The subpolygon $\mathcal{Z}$ is formed by subchains $[u_{\nu},\ldots,B)]$ and $[B,\ldots,w_{M}]$ and edge $(u_{\nu},w_{M})$ . Similarly, subchains $[v_{\mu},\ldots,C]$ and $[C,\ldots,w_{N}]$ and edge $(v_{\mu},w_{N})$ specify the subpolygon $\mathcal{Z}^{\prime}$ . It is clear that $\mathcal{P}$ is the union of $\mathcal{X}$ , $\mathcal{Y}$ , $\mathcal{Z}$ , and $\mathcal{Z}^{\prime}$ .

Our reconstruction algorithm first builds $\mathcal{X}$ using the tower reconstruction algorithm in such a way that vertices of $AB$ lie to the left of vertices of $AC$ . Then, we extend this polygon to build $\mathcal{Y}$ (Section 4.1) and build and attach $\mathcal{Z}$ and $\mathcal{Z}^{\prime}$ parts to this polygon (Section 4.2) to complete the construction procedure.

4.1 Reconstructing $\mathcal{Y}$

In this step, we build the subpolygon $\mathcal{Y}=<u_{\nu},w_{M},\ldots,w_{N},v_{\mu}>$ . We know the position of vertices $u_{\nu}$ and $v_{\mu}$ from the previous step, which are also on the boundary of $\mathcal{Y}$ . To locate positions of other vertices, we show that there are nonempty regions in which these vertices can be placed.

* CHALLENGE 1 *
Recast the classification rows as a numbered list, leaving out any blank lines.
The passage on polygon reconstruction and the rows have no connection to each other.

(Collected data)

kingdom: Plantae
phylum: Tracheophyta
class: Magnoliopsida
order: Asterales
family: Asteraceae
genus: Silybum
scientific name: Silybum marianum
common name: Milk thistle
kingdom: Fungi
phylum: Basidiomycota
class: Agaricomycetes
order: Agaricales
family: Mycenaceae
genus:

* CHALLENGE 2 *
Summarize the passage on polygon reconstruction in two sentences.

* COMPLETE OUTPUT 1 *
1. kingdom: Plantae
2. phylum: Tracheophyta
3. class: Magnoliopsida
4. order: Asterales
5. family: Asteraceae
6. genus: Silybum
7. scientific name: Silybum marianum
8. common name: Milk thistle
9. kingdom: Fungi
10. phylum: Basidiomycota
11. class: Agaricomycetes
12. order: Agaricales
13. family: Mycenaceae
14. genus:

* COMPLETE OUTPUT 2 *
The polygon $\mathcal{P}$ is the union of the subpolygons $\mathcal{X}$, $\mathcal{Y}$, $\mathcal{Z}$ and $\mathcal{Z}^{\prime}$, where $\mathcal{Z}$ and $\mathcal{Z}^{\prime}$ are each formed by two subchains and an edge. The reconstruction algorithm first builds $\mathcal{X}$ with the tower reconstruction algorithm, then extends it to build $\mathcal{Y}$, whose vertices $u_{\nu}$ and $v_{\mu}$ are already placed and whose other vertices go in nonempty regions, and finally attaches $\mathcal{Z}$ and $\mathcal{Z}^{\prime}$.